:: PROBLEM DETAILS ::
Rewrite the stretch from the line containing "Here, I’m highlighting" through the line containing "lava lamps definitely" in the entries below as a JSON list of strings, one string per line, leaving out any blank lines.

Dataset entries
+++++

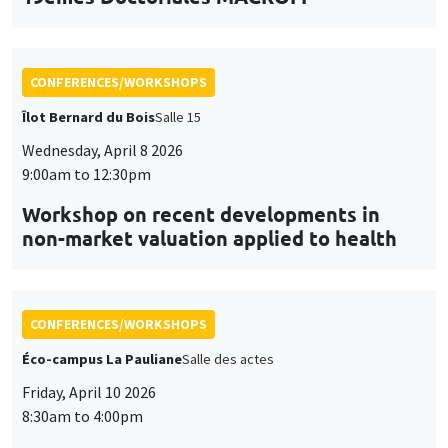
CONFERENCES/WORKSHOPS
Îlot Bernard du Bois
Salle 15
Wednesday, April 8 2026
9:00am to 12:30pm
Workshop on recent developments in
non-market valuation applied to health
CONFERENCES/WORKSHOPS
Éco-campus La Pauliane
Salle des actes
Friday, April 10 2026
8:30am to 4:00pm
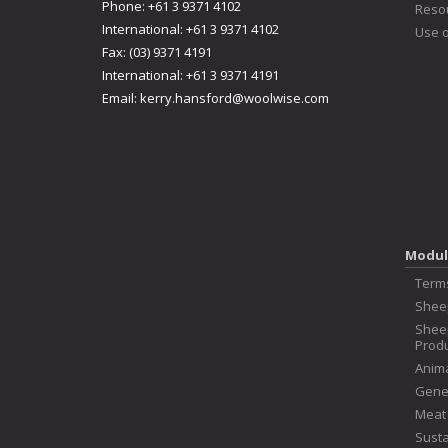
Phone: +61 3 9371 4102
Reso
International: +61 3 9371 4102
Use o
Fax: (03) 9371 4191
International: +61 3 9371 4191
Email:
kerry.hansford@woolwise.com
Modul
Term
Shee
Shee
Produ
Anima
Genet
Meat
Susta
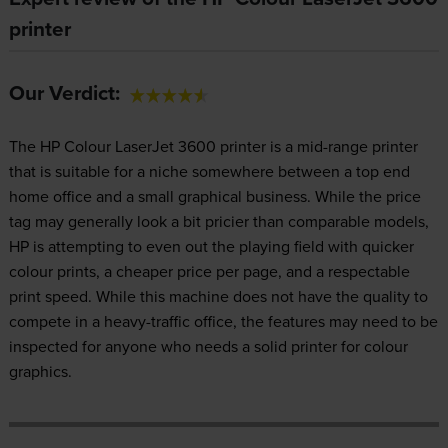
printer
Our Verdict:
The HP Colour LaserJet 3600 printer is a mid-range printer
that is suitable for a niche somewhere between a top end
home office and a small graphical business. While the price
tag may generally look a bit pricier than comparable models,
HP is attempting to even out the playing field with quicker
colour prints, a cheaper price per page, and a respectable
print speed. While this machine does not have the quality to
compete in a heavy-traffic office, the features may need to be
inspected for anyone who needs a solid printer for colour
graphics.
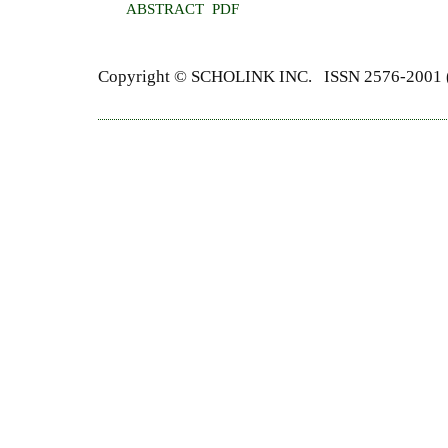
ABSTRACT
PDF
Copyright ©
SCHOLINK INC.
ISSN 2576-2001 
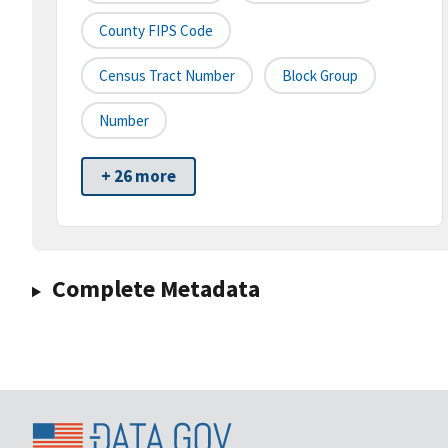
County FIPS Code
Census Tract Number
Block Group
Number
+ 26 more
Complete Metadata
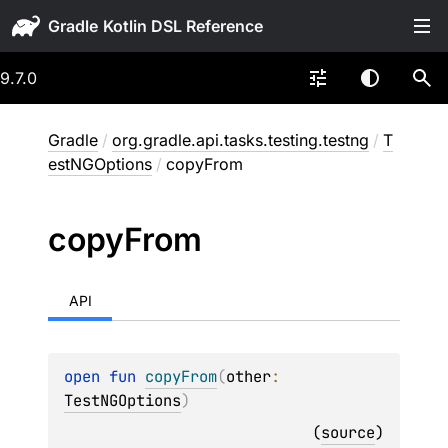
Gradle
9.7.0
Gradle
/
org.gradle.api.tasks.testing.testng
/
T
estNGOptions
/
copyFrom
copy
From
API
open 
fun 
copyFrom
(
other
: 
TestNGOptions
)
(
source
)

+++++

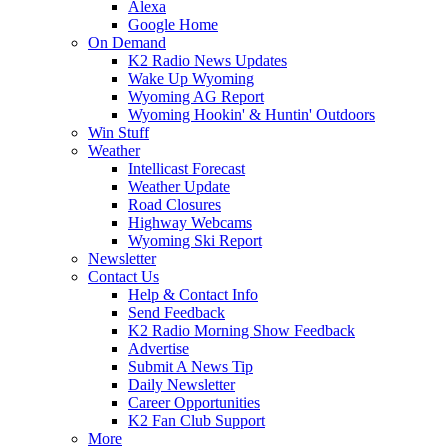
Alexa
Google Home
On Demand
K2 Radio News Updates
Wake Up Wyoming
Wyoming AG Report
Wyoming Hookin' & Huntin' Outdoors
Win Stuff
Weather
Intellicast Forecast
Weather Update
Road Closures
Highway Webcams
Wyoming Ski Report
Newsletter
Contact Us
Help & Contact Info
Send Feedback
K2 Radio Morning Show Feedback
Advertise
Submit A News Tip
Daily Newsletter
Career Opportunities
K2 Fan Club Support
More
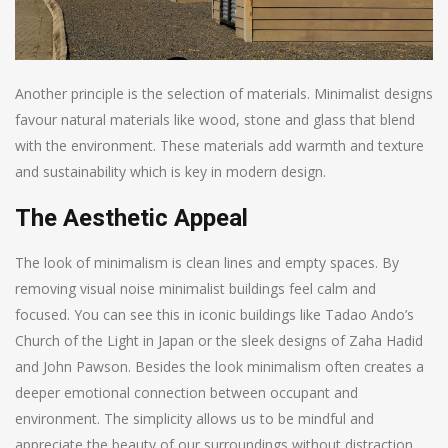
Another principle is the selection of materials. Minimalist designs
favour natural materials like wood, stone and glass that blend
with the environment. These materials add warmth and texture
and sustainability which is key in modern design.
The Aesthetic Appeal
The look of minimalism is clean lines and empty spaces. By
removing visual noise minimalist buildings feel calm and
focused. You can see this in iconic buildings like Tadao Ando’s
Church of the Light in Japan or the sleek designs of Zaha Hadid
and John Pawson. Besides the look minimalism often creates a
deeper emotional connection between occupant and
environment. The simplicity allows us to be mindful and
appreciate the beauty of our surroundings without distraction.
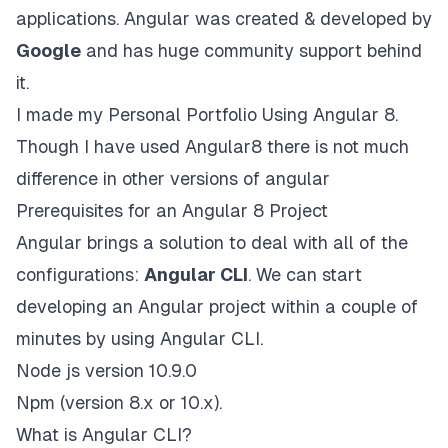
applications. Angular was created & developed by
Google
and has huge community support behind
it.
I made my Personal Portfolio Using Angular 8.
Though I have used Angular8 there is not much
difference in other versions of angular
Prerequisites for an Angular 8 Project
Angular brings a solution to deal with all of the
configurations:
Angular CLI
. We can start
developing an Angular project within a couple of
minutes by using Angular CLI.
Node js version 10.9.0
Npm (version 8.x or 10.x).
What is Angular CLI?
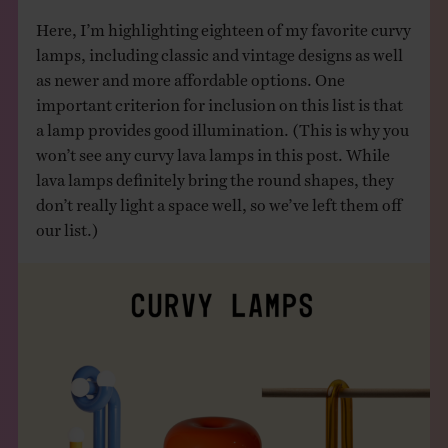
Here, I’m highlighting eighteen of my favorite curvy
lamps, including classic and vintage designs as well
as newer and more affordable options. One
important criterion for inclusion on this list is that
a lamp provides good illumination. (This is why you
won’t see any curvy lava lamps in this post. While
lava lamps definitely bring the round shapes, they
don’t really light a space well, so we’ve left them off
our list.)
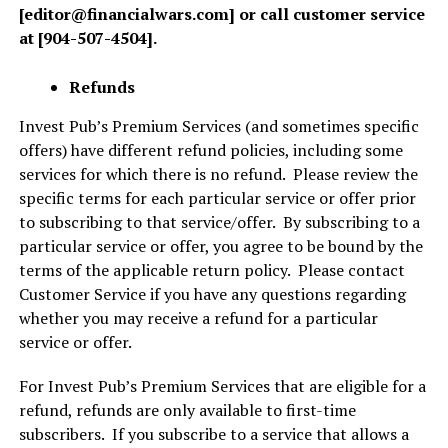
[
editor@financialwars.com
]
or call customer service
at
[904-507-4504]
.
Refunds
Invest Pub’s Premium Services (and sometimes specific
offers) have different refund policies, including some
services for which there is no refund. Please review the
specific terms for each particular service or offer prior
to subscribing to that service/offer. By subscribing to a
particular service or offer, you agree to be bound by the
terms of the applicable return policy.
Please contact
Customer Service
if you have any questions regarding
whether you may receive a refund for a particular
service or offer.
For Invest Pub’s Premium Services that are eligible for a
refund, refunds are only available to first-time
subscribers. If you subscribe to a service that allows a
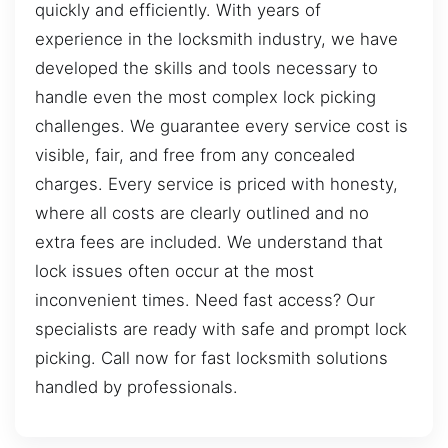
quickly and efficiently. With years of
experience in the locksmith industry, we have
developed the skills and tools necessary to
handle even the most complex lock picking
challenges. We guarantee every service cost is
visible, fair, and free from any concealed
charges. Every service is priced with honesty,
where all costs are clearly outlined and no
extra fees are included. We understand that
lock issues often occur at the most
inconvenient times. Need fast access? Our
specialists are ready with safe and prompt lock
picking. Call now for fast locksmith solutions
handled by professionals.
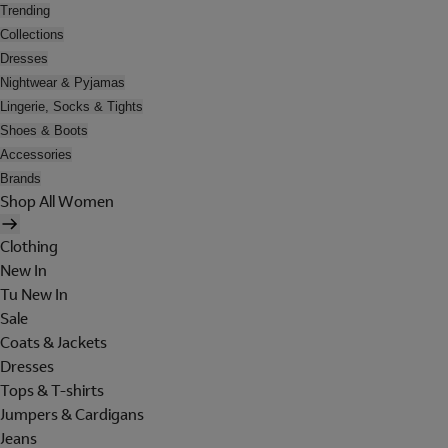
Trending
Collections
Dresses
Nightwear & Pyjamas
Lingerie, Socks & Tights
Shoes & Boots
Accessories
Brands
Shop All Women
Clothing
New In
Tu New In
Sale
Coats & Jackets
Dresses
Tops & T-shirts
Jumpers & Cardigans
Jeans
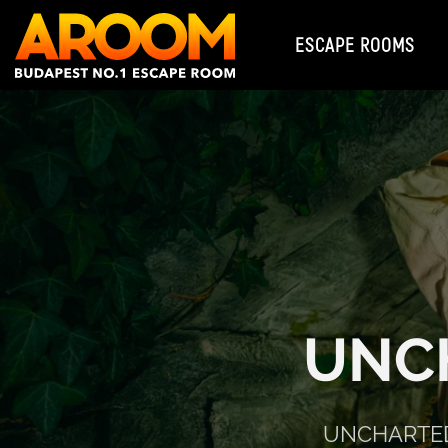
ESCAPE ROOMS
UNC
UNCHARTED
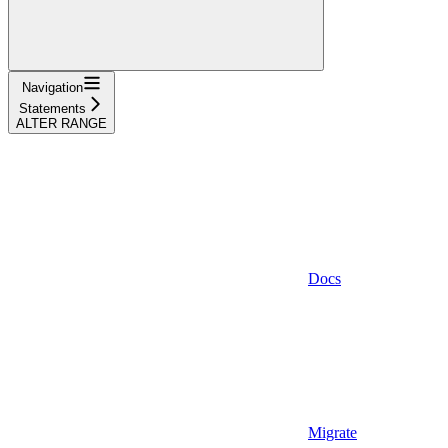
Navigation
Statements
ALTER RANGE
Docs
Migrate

+++++

:: WRITTEN SOLUTION ::
[
  "Here, I’m highlighting eighteen of my favorite curvy",
  "lamps, including classic and vintage designs as well",
  "as newer and more affordable options. One",
  "important criterion for inclusion on this list is that",
  "a lamp provides good illumination. (This is why you",
  "won’t see any curvy lava lamps in this post. While",
  "lava lamps definitely bring the round shapes, they"
]